Restate word for word the lines of the entries below, starting with the line that holds "by immunohistochemistry shows" and ending with the line that holds "cancer was stained", and no others.

PROVIDED RECORDS:
· · · · · · ·

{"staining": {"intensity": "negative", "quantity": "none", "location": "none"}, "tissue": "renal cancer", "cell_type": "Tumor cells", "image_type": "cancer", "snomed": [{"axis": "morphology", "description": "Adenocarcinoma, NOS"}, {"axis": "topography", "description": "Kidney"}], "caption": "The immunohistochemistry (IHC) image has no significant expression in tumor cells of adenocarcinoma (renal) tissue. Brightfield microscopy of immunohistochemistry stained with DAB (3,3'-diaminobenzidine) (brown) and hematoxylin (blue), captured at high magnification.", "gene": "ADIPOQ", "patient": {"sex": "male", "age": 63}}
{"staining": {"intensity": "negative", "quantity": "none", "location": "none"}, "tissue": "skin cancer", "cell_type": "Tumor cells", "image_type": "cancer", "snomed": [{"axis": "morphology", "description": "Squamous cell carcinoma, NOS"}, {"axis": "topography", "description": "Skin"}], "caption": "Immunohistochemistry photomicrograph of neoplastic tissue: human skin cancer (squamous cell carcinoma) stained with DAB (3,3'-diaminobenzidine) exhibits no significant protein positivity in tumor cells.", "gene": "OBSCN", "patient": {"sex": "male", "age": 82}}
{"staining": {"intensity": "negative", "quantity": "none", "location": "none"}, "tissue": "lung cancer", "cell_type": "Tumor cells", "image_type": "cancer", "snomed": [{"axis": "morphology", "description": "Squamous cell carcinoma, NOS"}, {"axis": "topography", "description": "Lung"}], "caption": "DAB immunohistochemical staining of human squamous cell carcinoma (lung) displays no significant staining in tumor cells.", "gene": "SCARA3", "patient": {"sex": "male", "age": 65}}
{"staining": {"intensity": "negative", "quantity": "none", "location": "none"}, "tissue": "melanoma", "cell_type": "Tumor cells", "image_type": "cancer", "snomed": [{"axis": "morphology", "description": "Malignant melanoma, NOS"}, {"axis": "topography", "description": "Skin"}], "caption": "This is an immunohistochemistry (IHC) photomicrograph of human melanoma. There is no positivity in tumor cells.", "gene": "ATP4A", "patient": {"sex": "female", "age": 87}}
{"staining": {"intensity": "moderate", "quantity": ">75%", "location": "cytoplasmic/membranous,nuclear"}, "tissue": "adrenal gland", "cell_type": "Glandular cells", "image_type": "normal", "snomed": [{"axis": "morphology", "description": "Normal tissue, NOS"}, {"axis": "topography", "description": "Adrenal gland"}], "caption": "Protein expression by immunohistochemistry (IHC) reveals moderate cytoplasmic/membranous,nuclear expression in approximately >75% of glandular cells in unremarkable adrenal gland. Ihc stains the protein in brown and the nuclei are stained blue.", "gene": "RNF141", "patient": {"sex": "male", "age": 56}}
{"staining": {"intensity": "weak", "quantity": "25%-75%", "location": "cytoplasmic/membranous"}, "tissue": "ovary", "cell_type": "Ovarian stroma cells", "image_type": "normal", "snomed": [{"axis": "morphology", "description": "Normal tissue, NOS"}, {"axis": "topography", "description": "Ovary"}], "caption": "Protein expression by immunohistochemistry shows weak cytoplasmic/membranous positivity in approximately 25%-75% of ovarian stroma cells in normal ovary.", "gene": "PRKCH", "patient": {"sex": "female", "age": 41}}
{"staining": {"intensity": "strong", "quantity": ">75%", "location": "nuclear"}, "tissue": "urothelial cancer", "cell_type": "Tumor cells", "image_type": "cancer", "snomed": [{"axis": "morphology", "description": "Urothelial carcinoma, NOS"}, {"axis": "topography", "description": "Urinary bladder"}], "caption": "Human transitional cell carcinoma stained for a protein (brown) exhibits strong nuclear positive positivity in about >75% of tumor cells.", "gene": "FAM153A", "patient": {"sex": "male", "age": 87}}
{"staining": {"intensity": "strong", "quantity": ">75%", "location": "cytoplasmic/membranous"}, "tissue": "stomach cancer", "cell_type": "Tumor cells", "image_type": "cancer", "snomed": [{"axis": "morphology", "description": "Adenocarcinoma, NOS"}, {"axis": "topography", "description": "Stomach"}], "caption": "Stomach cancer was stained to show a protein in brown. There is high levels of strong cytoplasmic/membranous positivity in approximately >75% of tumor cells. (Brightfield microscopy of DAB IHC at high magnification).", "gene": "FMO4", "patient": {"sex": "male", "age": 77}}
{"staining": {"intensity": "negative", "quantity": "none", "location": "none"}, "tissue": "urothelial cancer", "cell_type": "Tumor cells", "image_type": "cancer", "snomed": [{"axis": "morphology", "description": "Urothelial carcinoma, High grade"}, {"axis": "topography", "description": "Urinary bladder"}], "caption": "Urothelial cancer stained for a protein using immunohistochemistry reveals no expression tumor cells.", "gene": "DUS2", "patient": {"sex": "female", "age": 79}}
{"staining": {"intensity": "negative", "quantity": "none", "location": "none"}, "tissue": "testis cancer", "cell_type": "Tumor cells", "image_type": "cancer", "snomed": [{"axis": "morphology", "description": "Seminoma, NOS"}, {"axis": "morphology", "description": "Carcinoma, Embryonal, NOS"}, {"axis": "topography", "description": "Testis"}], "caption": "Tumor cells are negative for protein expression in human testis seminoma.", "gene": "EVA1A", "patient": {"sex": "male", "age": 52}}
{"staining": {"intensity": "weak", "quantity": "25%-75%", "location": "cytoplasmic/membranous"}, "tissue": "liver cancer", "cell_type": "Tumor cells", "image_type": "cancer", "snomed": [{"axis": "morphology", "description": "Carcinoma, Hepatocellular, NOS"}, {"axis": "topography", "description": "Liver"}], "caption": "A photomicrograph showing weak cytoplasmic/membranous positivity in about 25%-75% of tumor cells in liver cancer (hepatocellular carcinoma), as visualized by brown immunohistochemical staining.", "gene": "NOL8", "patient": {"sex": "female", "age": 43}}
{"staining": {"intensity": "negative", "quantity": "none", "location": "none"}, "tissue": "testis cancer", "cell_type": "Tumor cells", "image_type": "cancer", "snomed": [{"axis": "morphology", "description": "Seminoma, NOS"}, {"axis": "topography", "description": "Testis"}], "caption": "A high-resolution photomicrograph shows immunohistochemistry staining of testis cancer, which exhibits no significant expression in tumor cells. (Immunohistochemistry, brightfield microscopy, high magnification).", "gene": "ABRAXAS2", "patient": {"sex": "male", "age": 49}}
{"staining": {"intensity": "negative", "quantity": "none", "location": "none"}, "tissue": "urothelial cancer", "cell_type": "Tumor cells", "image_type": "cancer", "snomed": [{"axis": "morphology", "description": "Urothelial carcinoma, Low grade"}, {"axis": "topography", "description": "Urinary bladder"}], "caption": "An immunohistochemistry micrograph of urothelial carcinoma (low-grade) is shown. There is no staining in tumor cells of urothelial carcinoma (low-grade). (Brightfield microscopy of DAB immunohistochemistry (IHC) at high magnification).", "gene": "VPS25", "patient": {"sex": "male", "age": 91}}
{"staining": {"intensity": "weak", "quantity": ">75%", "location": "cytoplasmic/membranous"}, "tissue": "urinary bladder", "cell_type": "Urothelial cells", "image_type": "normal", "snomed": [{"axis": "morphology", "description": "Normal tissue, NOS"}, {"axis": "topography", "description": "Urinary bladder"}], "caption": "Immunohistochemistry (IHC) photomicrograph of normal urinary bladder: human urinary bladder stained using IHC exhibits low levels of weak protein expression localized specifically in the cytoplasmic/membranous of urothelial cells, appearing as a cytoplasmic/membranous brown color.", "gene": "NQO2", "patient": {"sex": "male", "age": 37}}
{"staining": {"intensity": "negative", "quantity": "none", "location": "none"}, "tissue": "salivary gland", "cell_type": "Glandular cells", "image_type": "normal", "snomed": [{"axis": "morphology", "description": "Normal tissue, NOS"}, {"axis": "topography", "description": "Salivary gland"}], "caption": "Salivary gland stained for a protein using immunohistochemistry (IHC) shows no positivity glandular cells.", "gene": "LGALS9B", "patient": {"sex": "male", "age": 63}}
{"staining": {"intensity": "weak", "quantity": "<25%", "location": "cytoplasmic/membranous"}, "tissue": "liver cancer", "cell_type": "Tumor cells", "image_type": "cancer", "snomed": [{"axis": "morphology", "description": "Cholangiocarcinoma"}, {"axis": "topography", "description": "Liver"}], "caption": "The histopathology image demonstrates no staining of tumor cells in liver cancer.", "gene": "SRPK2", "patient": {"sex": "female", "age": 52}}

· · · · · · ·

EXPECTED OUTPUT:
{"staining": {"intensity": "weak", "quantity": "25%-75%", "location": "cytoplasmic/membranous"}, "tissue": "ovary", "cell_type": "Ovarian stroma cells", "image_type": "normal", "snomed": [{"axis": "morphology", "description": "Normal tissue, NOS"}, {"axis": "topography", "description": "Ovary"}], "caption": "Protein expression by immunohistochemistry shows weak cytoplasmic/membranous positivity in approximately 25%-75% of ovarian stroma cells in normal ovary.", "gene": "PRKCH", "patient": {"sex": "female", "age": 41}}
{"staining": {"intensity": "strong", "quantity": ">75%", "location": "nuclear"}, "tissue": "urothelial cancer", "cell_type": "Tumor cells", "image_type": "cancer", "snomed": [{"axis": "morphology", "description": "Urothelial carcinoma, NOS"}, {"axis": "topography", "description": "Urinary bladder"}], "caption": "Human transitional cell carcinoma stained for a protein (brown) exhibits strong nuclear positive positivity in about >75% of tumor cells.", "gene": "FAM153A", "patient": {"sex": "male", "age": 87}}
{"staining": {"intensity": "strong", "quantity": ">75%", "location": "cytoplasmic/membranous"}, "tissue": "stomach cancer", "cell_type": "Tumor cells", "image_type": "cancer", "snomed": [{"axis": "morphology", "description": "Adenocarcinoma, NOS"}, {"axis": "topography", "description": "Stomach"}], "caption": "Stomach cancer was stained to show a protein in brown. There is high levels of strong cytoplasmic/membranous positivity in approximately >75% of tumor cells. (Brightfield microscopy of DAB IHC at high magnification).", "gene": "FMO4", "patient": {"sex": "male", "age": 77}}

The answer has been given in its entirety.